Are all false and BULL SHIT. According to Dr. Benno hardness of a running shoe midsole minimally influenced the amount of impact forces during running. Dr. B also noted that the incidence of stress fractures specifically were not reduced due to shock absorbing insoles. Let’s upset you some more, Dr. B also found 4 studies with unexpected results indicating that runners did not show higher incidence of osteoarthritis than nonrunners. That is the total opposite of what Sally The Physio has been saying for years! Also, are you sitting? I really think you should sit for this one “ running on hard surfaces did not result in an increase of running injuries if compared with running on softer surfaces.” This is TOTAL opposite of what I was taught by ALL my exercise prescription instructors and even some of chiropractic instructors.

Serious question: Why the fuck was being taught such bullshit that wasn’t even true?
Honest answer: our education system is lazy as fuck and it is easy to give an answer of simplicity then objectivity.
Here is what Dr. B says about impact forces and why we need them…in certain parts of our body.

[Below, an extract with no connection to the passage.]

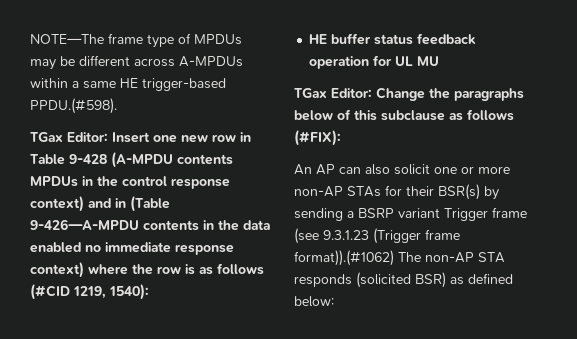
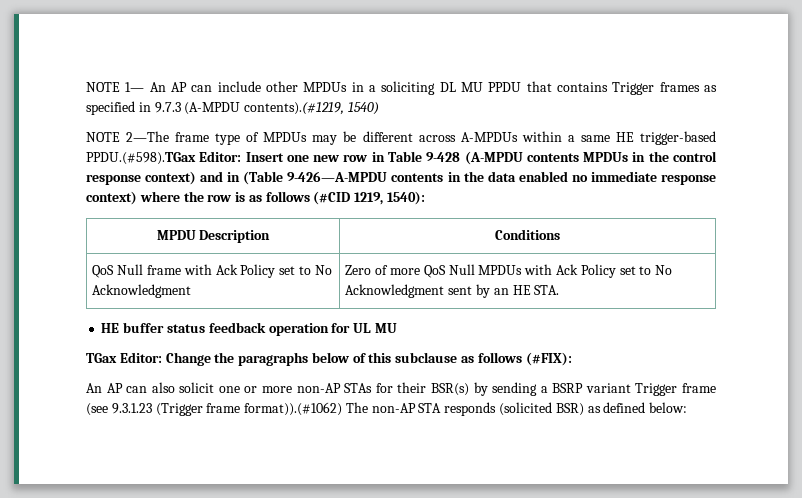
[30,34,104,44] NOTE—The -> [86,81,717,95] [86,101,379,115] [86,131,170,142] NOTE 1— An AP can include other MPDUs in a soliciting DL MU PPDU that contains Trigger frames as specified in 9.7.3 (A-MPDU contents).(#1219, 1540) // NOTE 2—The
[30,98,117,114] [30,132,63,142] PPDU.(#598). // TGax -> [86,152,196,165] PPDU.(#598).TGax
(149, 292) none -> [156,230,271,243] [495,229,560,240] [92,264,332,278] [92,284,192,298] [345,264,673,278] [345,284,560,298] // MPDU Description | Conditions // QoS Null frame with Ack Policy set to No Acknowledgment | Zero of more QoS Null MPDUs with Ack Policy set to No Acknowledgment sent by an HE STA.

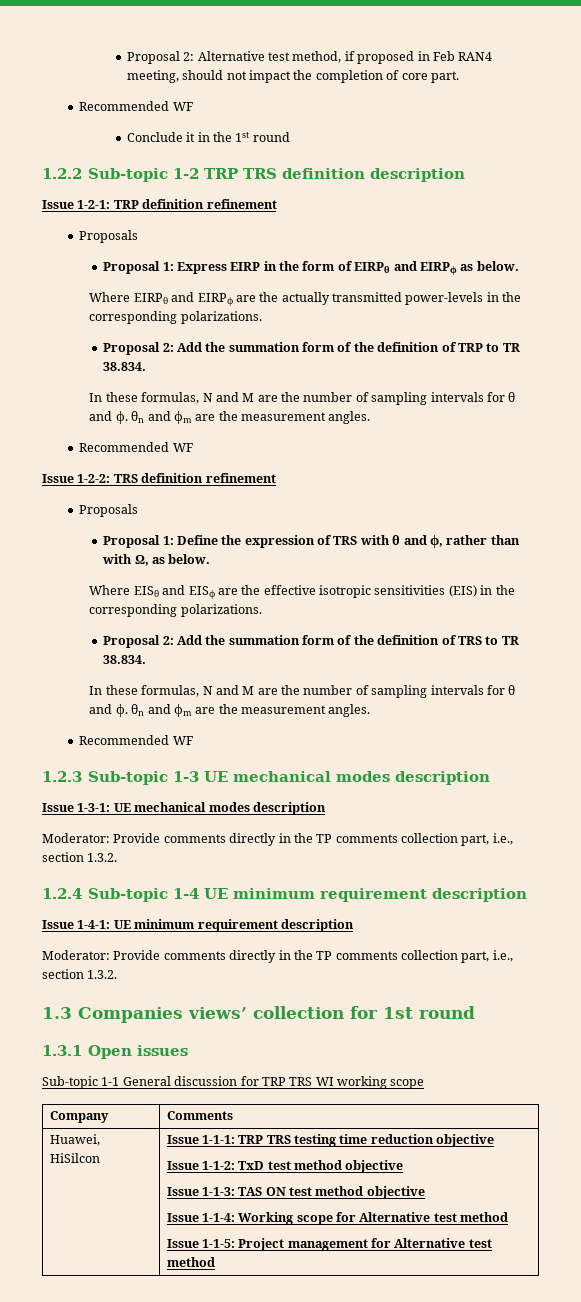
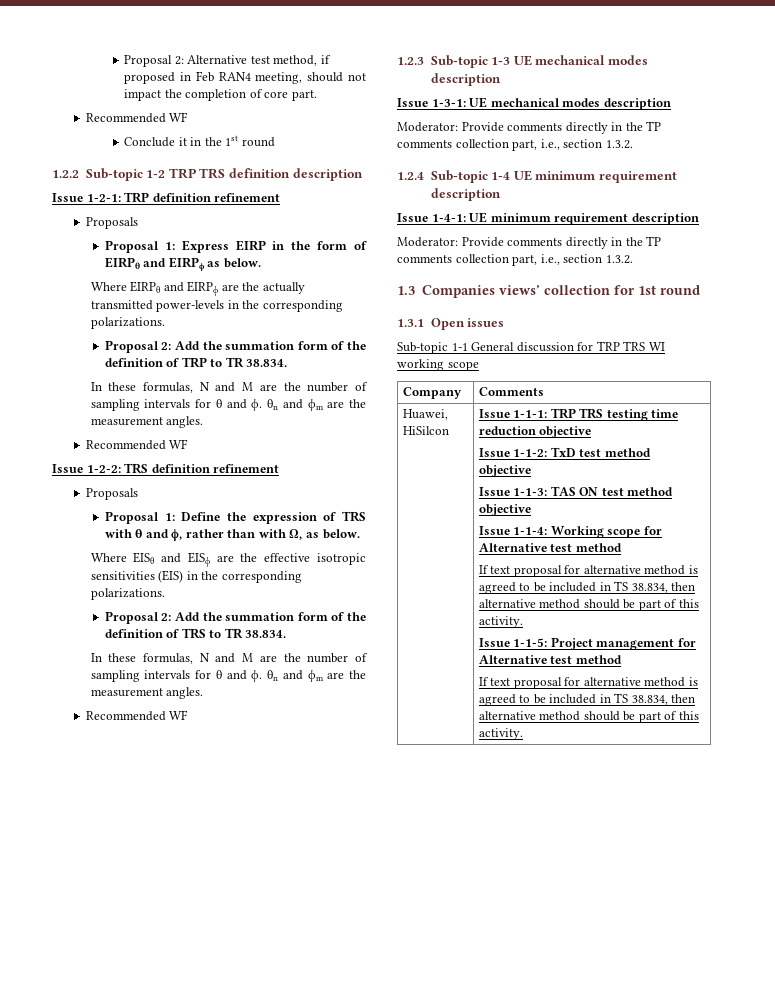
(509, 1217) none -> [478,565,698,577] [478,581,696,594] [478,599,699,611] [478,616,523,628] // If text proposal for alternative method is agreed to be included in TS 38.834, then alternative method should be part of this activity.
(215, 1262) none -> [478,677,698,689] [478,693,696,706] [478,711,699,723] [478,728,523,740] // If text proposal for alternative method is agreed to be included in TS 38.834, then alternative method should be part of this activity.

*Bone… The skeletal system…the hard things that keep our body up, love and need impact forces to build density and ultimate strength. “Impact stumli have been shown to improve bone integrity.” Says Dr. B. Early findings from the studies Dr. B has examined revealed that cartilage is not a fan of impact forces….specifically “high loading rates: high loading rates is exactly what it sounds like load of impact at a high frequency, showed an increase of cartilage damage in impact experiments compared with low loading rates. BUT conflicting findings examining high performance female gymnasts showed an increase in spine skeletal mass. So what exactly does this mean?! Basically impact activities actually has benefit to our body specifically our bones…we know this already because women who are premenopausal we (health care providers) encourage them to perform impact exercise protocols to support bone mineral density that naturally declines due to the hormonal changes of menopause. Also, “the locomotor system chooses a strategy to keep the skeletal movement in a constant path when force is applied on it.” According to Dr. Benno “The neuromuscular is programmed to avoid any deviation from this path. Thus, appropriate muscles will be activated if any intervention tries to produce a different skeletal movement. An optimal shoe, insert or orthotic would minimize additional (not task related muscle work.” So here is the the MILLION DOLLAR QUESTION: Are wearing orthotics good or bad or do they promote a lazy neuromusculoskeletal system? The answer is ABSOLUTELY. The insert is replacing the job of structures in the body to absorb force (ligaments, joints, tendons, and muscles). So if you replace it with an insert those above structures go out to lunch/coffee break/ vacation and then when you call on said structures to say um move they say “fuck off go ask the orthotic to make you move! And thus an injury occurs cause you are asking structures who have been dormant to generate power or simply move.

TAKE HOME MESSAGE: Train. Train Everyday. Train ALL parts of your body including the joints, ligaments, tendons, nerves and muscles of your feet EVERY DAMN DAY!